(PROVIDED INFORMATION)
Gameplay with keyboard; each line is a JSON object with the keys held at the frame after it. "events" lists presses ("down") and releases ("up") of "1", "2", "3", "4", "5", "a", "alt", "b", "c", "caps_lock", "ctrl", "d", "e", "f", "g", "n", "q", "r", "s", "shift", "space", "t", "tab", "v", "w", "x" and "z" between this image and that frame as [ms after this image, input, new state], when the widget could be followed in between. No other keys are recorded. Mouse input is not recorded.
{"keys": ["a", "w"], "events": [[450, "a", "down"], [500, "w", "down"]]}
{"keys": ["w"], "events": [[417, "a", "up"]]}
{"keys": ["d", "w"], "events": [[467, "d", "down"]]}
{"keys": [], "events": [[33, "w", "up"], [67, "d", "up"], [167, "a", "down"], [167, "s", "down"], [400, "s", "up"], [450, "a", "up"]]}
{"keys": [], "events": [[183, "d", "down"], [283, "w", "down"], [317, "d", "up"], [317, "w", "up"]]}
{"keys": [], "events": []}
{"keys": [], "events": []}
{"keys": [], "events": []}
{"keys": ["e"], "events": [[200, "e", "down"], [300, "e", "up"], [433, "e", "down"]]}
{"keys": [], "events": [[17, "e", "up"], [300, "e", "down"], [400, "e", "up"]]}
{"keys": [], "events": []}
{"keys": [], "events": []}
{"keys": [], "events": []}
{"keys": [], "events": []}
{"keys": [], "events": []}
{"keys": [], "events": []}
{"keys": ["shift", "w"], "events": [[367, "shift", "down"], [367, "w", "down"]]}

(YOUR INSTRUCTIONS) Every entry needs to be written out again, exactly as given.

(SOLUTION)
Gameplay with keyboard; each line is a JSON object with the keys held at the frame after it. "events" lists presses ("down") and releases ("up") of "1", "2", "3", "4", "5", "a", "alt", "b", "c", "caps_lock", "ctrl", "d", "e", "f", "g", "n", "q", "r", "s", "shift", "space", "t", "tab", "v", "w", "x" and "z" between this image and that frame as [ms after this image, input, new state], when the widget could be followed in between. No other keys are recorded. Mouse input is not recorded.
{"keys": ["a", "w"], "events": [[450, "a", "down"], [500, "w", "down"]]}
{"keys": ["w"], "events": [[417, "a", "up"]]}
{"keys": ["d", "w"], "events": [[467, "d", "down"]]}
{"keys": [], "events": [[33, "w", "up"], [67, "d", "up"], [167, "a", "down"], [167, "s", "down"], [400, "s", "up"], [450, "a", "up"]]}
{"keys": [], "events": [[183, "d", "down"], [283, "w", "down"], [317, "d", "up"], [317, "w", "up"]]}
{"keys": [], "events": []}
{"keys": [], "events": []}
{"keys": [], "events": []}
{"keys": ["e"], "events": [[200, "e", "down"], [300, "e", "up"], [433, "e", "down"]]}
{"keys": [], "events": [[17, "e", "up"], [300, "e", "down"], [400, "e", "up"]]}
{"keys": [], "events": []}
{"keys": [], "events": []}
{"keys": [], "events": []}
{"keys": [], "events": []}
{"keys": [], "events": []}
{"keys": [], "events": []}
{"keys": ["shift", "w"], "events": [[367, "shift", "down"], [367, "w", "down"]]}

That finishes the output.